◆ **What you have to do**:
In the entries that follow, which lines hold the string "your"? List them.

----------------

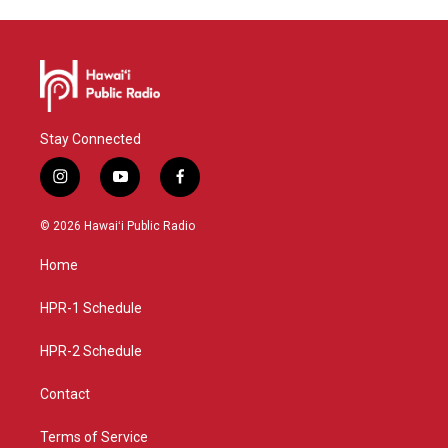
Stay Connected
i
y
f
n
o
a
s
u
c
© 2026 Hawaiʻi Public Radio
t
t
e
a
u
b
Home
g
b
o
r
e
o
a
k
HPR-1 Schedule
m
HPR-2 Schedule
Contact
Terms of Service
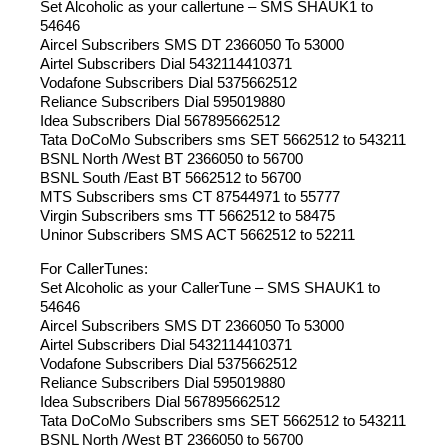
Set Alcoholic as your callertune – SMS SHAUK1 to
54646
Aircel Subscribers SMS DT 2366050 To 53000
Airtel Subscribers Dial 5432114410371
Vodafone Subscribers Dial 5375662512
Reliance Subscribers Dial 595019880
Idea Subscribers Dial 567895662512
Tata DoCoMo Subscribers sms SET 5662512 to 543211
BSNL North /West BT 2366050 to 56700
BSNL South /East BT 5662512 to 56700
MTS Subscribers sms CT 87544971 to 55777
Virgin Subscribers sms TT 5662512 to 58475
Uninor Subscribers SMS ACT 5662512 to 52211
For CallerTunes:
Set Alcoholic as your CallerTune – SMS SHAUK1 to
54646
Aircel Subscribers SMS DT 2366050 To 53000
Airtel Subscribers Dial 5432114410371
Vodafone Subscribers Dial 5375662512
Reliance Subscribers Dial 595019880
Idea Subscribers Dial 567895662512
Tata DoCoMo Subscribers sms SET 5662512 to 543211
BSNL North /West BT 2366050 to 56700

----------------

◆ **Problem solution**:
Set Alcoholic as your callertune – SMS SHAUK1 to
Set Alcoholic as your CallerTune – SMS SHAUK1 to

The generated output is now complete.